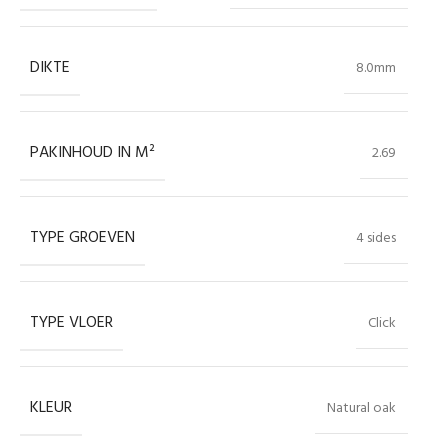
DIKTE
8.0mm
PAKINHOUD IN M²
2.69
TYPE GROEVEN
4 sides
TYPE VLOER
Click
KLEUR
Natural oak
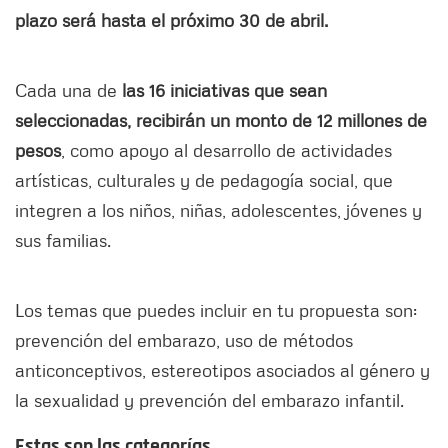
plazo será hasta el próximo 30 de abril.
Cada una de
las 16 iniciativas que sean
seleccionadas, recibirán un monto de 12 millones de
pesos
, como apoyo al desarrollo de actividades
artísticas, culturales y de pedagogía social, que
integren a los niños, niñas, adolescentes, jóvenes y
sus familias.
Los temas que puedes incluir en tu propuesta son:
prevención del embarazo, uso de métodos
anticonceptivos, estereotipos asociados al género y
la sexualidad y prevención del embarazo infantil.
Estas son las categorías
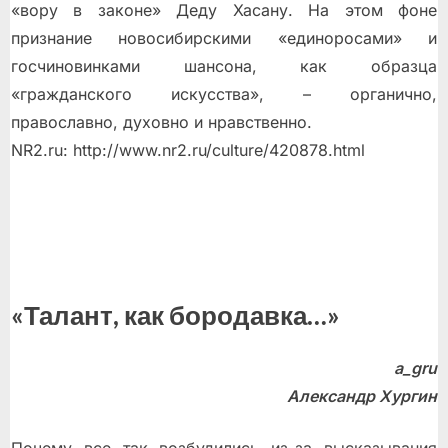
«вору в законе» Деду Хасану. На этом фоне
признание новосибирскими «единоросами» и
госчиновинками шансона, как образца
«гражданского искусства», – органично,
православно, духовно и нравственно.
NR2.ru: http://www.nr2.ru/culture/420878.html
«Талант, как бородавка…»
a_gru
Александр Хургин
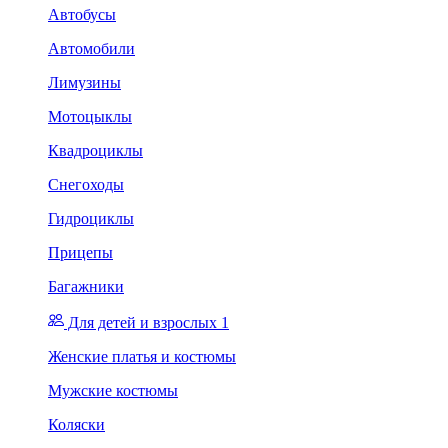
Автобусы
Автомобили
Лимузины
Мотоцыклы
Квадроциклы
Снегоходы
Гидроциклы
Прицепы
Багажники
Для детей и взрослых 1
Женские платья и костюмы
Мужские костюмы
Коляски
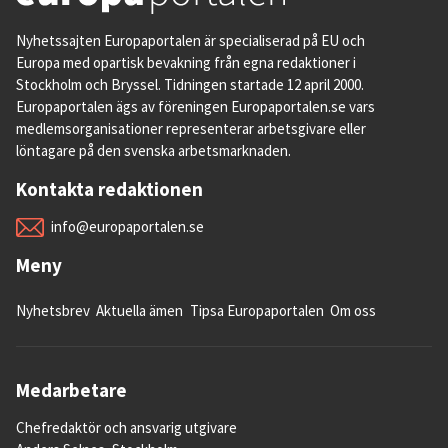
Nyhetssajten Europaportalen är specialiserad på EU och
Europa med opartisk bevakning från egna redaktioner i
Stockholm och Bryssel. Tidningen startade 12 april 2000.
Europaportalen ägs av föreningen Europaportalen.se vars
medlemsorganisationer representerar arbetsgivare eller
löntagare på den svenska arbetsmarknaden.
Kontakta redaktionen
info@europaportalen.se
Meny
Nyhetsbrev
Aktuella ämen
Tipsa Europaportalen
Om oss
Medarbetare
Chefredaktör och ansvarig utgivare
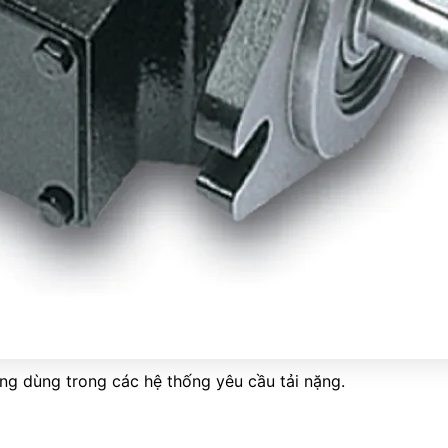
ờng dùng trong các hệ thống yêu cầu tải nặng.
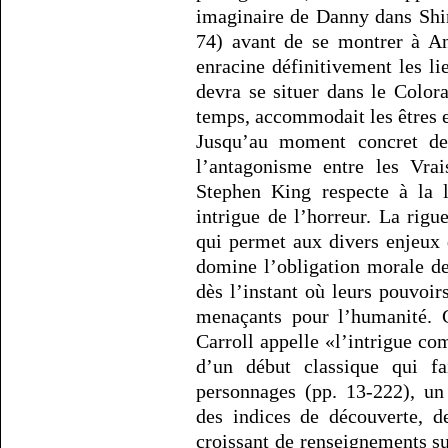
imaginaire de Danny dans Shini
74) avant de se montrer à An
enracine définitivement les 
devra se situer dans le Color
temps, accommodait les êtres e
Jusqu’au moment concret de 
l’antagonisme entre les Vrai
Stephen King respecte à la l
intrigue de l’horreur. La rigu
qui permet aux divers enjeux 
domine l’obligation morale de
dès l’instant où leurs pouvoi
menaçants pour l’humanité. C
Carroll appelle «l’intrigue co
d’un début classique qui fa
personnages (pp. 13-222), un
des indices de découverte, d
croissant de renseignements su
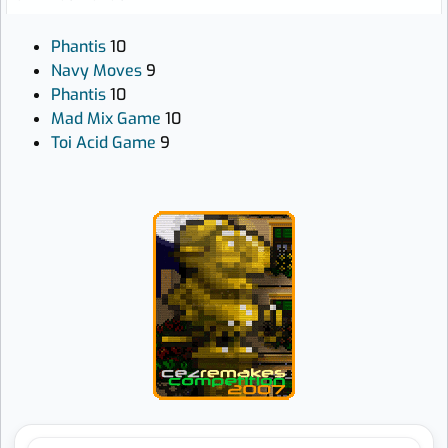
Phantis
10
Navy Moves
9
Phantis
10
Mad Mix Game
10
Toi Acid Game
9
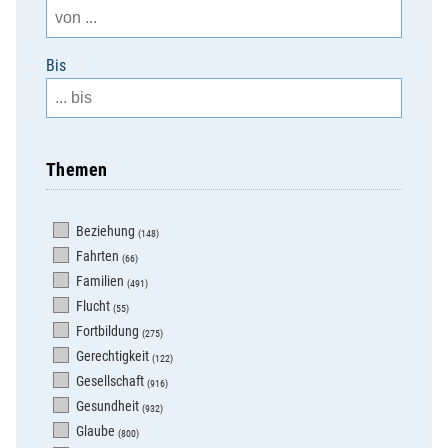
Bis
Themen
Beziehung
(148)
Fahrten
(66)
Familien
(491)
Flucht
(55)
Fortbildung
(275)
Gerechtigkeit
(122)
Gesellschaft
(916)
Gesundheit
(932)
Glaube
(800)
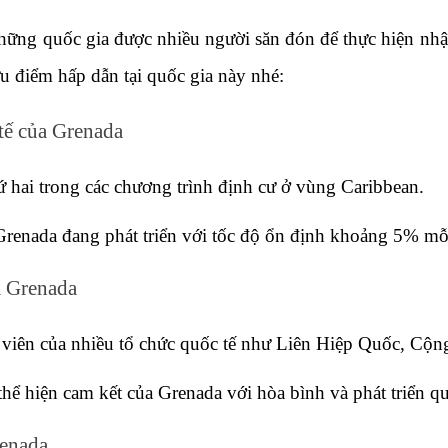
hững quốc gia được nhiều người săn đón để thực hiện nhậ
ưu điểm hấp dẫn tại quốc gia này nhé:
 tế của Grenada
 hai trong các chương trình định cư ở vùng Caribbean.
Grenada đang phát triển với tốc độ ổn định khoảng 5% mỗ
a Grenada
 viên của nhiều tổ chức quốc tế như Liên Hiệp Quốc, Cộ
hể hiện cam kết của Grenada với hòa bình và phát triển qu
renada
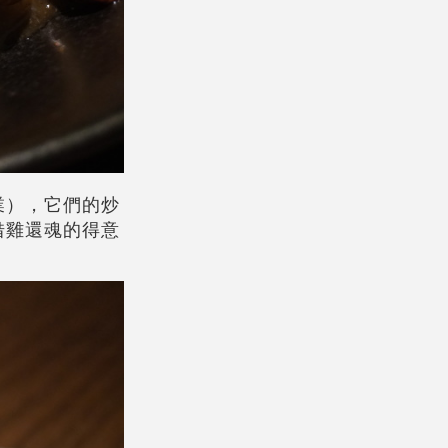
業），它們的炒
借雞還魂的得意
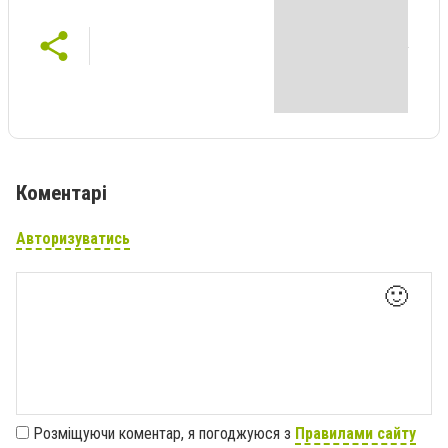
Коментарі
Авторизуватись
🙂
Розміщуючи коментар, я погоджуюся з
Правилами сайту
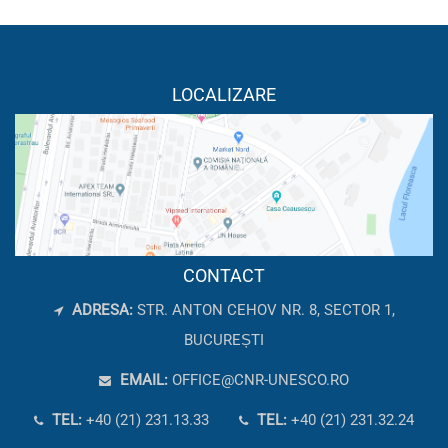
LOCALIZARE
CONTACT
ADRESA:
STR. ANTON CEHOV NR. 8, SECTOR 1,
BUCUREȘTI
EMAIL:
OFFICE@CNR-UNESCO.RO
TEL:
+40 (21) 231.13.33
TEL:
+40 (21) 231.32.24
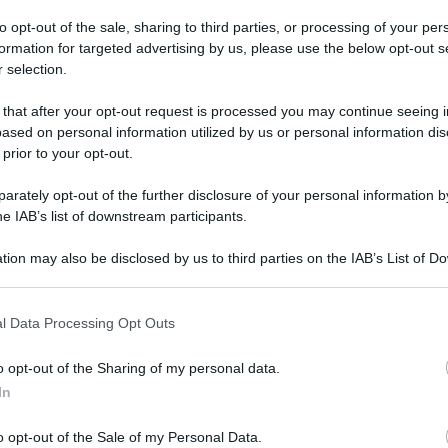
to opt-out of the sale, sharing to third parties, or processing of your per
formation for targeted advertising by us, please use the below opt-out s
 selection.
 that after your opt-out request is processed you may continue seeing i
ased on personal information utilized by us or personal information dis
 prior to your opt-out.
rately opt-out of the further disclosure of your personal information by
he IAB’s list of downstream participants.
tion may also be disclosed by us to third parties on the IAB’s List of 
dal 1960, è morto alla soglia del suo 95esimo
 that may further disclose it to other third parties.
na generazione di italiani che ha imparato a
 that this website/app uses one or more Google services and may gath
l Data Processing Opt Outs
including but not limited to your visit or usage behaviour. You may click 
i grazie a una macchina, e a un’idea: la moviola
 to Google and its third-party tags to use your data for below specifi
o opt-out of the Sharing of my personal data.
e, nata tra gli anni Sessanta e Settanta, c’era lui,
ogle consent section.
In
va” che con la sua intuizione ha trasformato non
 il rapporto stesso tra sport, comunicazione e
o opt-out of the Sale of my Personal Data.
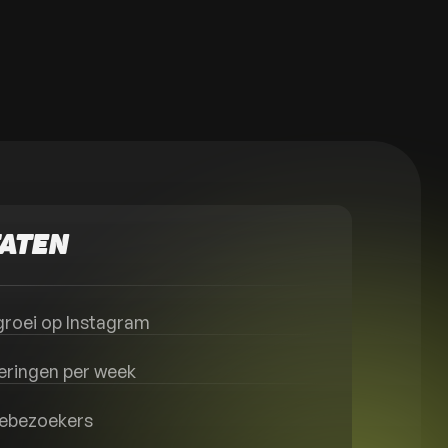
TATEN
groei op Instagram
eringen per week
ebezoekers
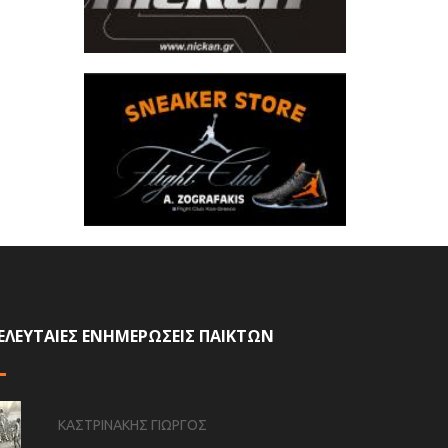
ΕΛΕΥΤΑΙΕΣ ΕΝΗΜΕΡΩΣΕΙΣ ΠΑΙΚΤΩΝ
ΚΑΣΤΡΙΝΑΚΗΣ ΓΙΩΡΓΟΣ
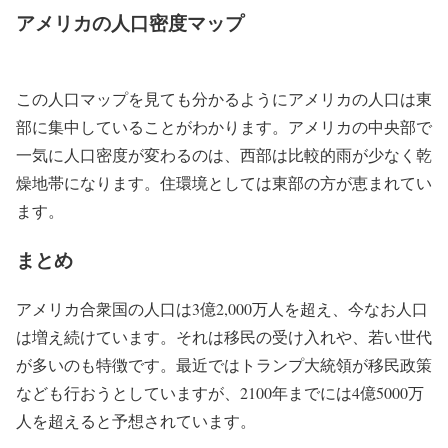
アメリカの人口密度マップ
この人口マップを見ても分かるようにアメリカの人口は東
部に集中していることがわかります。アメリカの中央部で
一気に人口密度が変わるのは、西部は比較的雨が少なく乾
燥地帯になります。住環境としては東部の方が恵まれてい
ます。
まとめ
アメリカ合衆国の人口は3億2,000万人を超え、今なお人口
は増え続けています。それは移民の受け入れや、若い世代
が多いのも特徴です。最近ではトランプ大統領が移民政策
なども行おうとしていますが、2100年までには4億5000万
人を超えると予想されています。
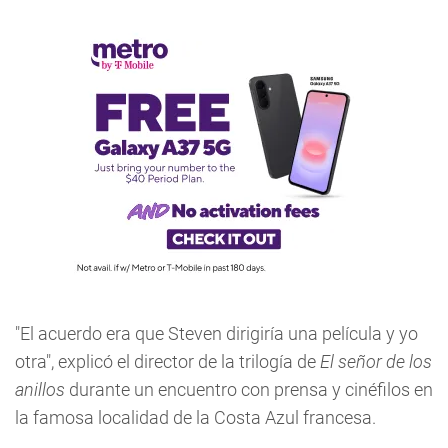
"El acuerdo era que Steven dirigiría una película y yo
otra", explicó el director de la trilogía de
El señor de los
anillos
durante un encuentro con prensa y cinéfilos en
la famosa localidad de la Costa Azul francesa.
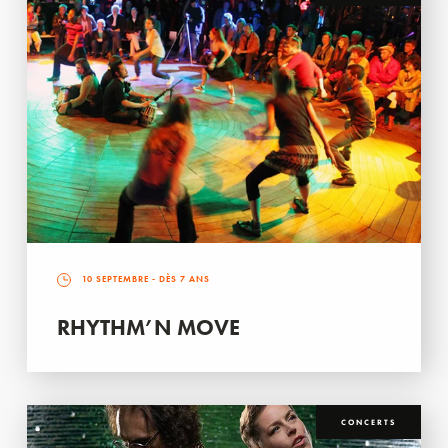
10 SEPTEMBRE
- DÈS 7 ANS
RHYTHM’N MOVE
CONCERTS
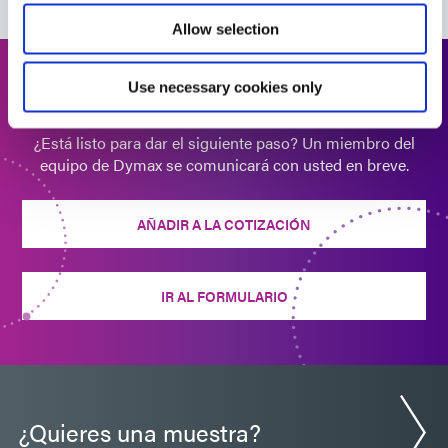
Allow selection
Boletín: Ensamblaje del módulo de cámara (ES)
Use necessary cookies only
Solicitar cotización
¿Está listo para dar el siguiente paso? Un miembro del
equipo de Dymax se comunicará con usted en breve.
AÑADIR A LA COTIZACIÓN
IR AL FORMULARIO
¿Quieres una muestra?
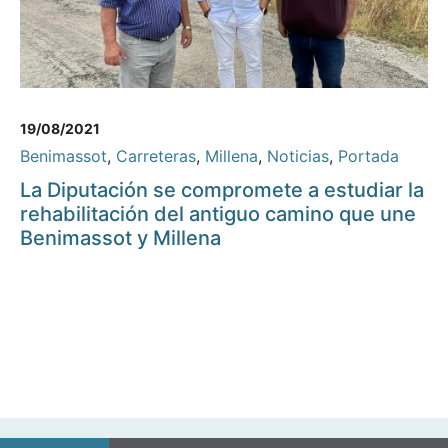
19/08/2021
Benimassot
,
Carreteras
,
Millena
,
Noticias
,
Portada
La Diputación se compromete a estudiar la
rehabilitación del antiguo camino que une
Benimassot y Millena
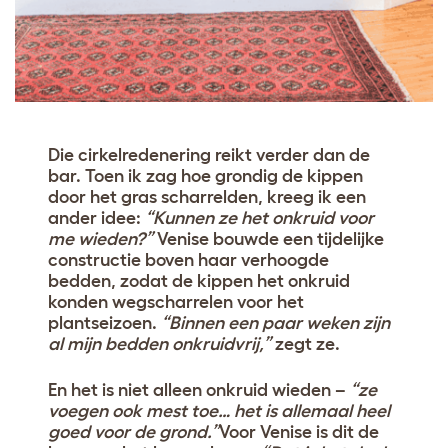
Die cirkelredenering reikt verder dan de
bar. Toen ik zag hoe grondig de kippen
door het gras scharrelden, kreeg ik een
ander idee:
“Kunnen ze het onkruid voor
me wieden?”
Venise bouwde een tijdelijke
constructie boven haar verhoogde
bedden, zodat de kippen het onkruid
konden wegscharrelen voor het
plantseizoen.
“Binnen een paar weken zijn
al mijn bedden onkruidvrij,”
zegt ze.
En het is niet alleen onkruid wieden –
“ze
voegen ook mest toe… het is allemaal heel
goed voor de grond.”
Voor Venise is dit de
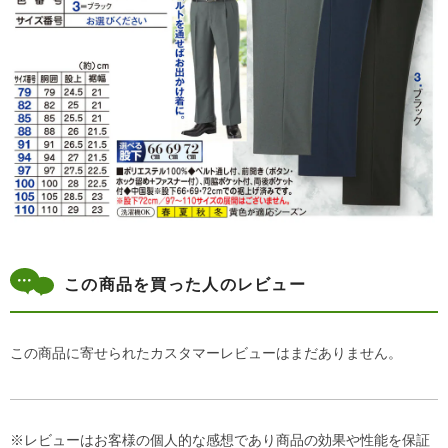
この商品を買った人のレビュー
この商品に寄せられたカスタマーレビューはまだありません。
※レビューはお客様の個人的な感想であり商品の効果や性能を保証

----

DIRECTIONS:
Locate and copy each line in the data above that includes the word "information".

RESPONSE FOR THIS EXERCISE:
ased on personal information utilized by us or personal information dis
rately opt-out of the further disclosure of your personal information by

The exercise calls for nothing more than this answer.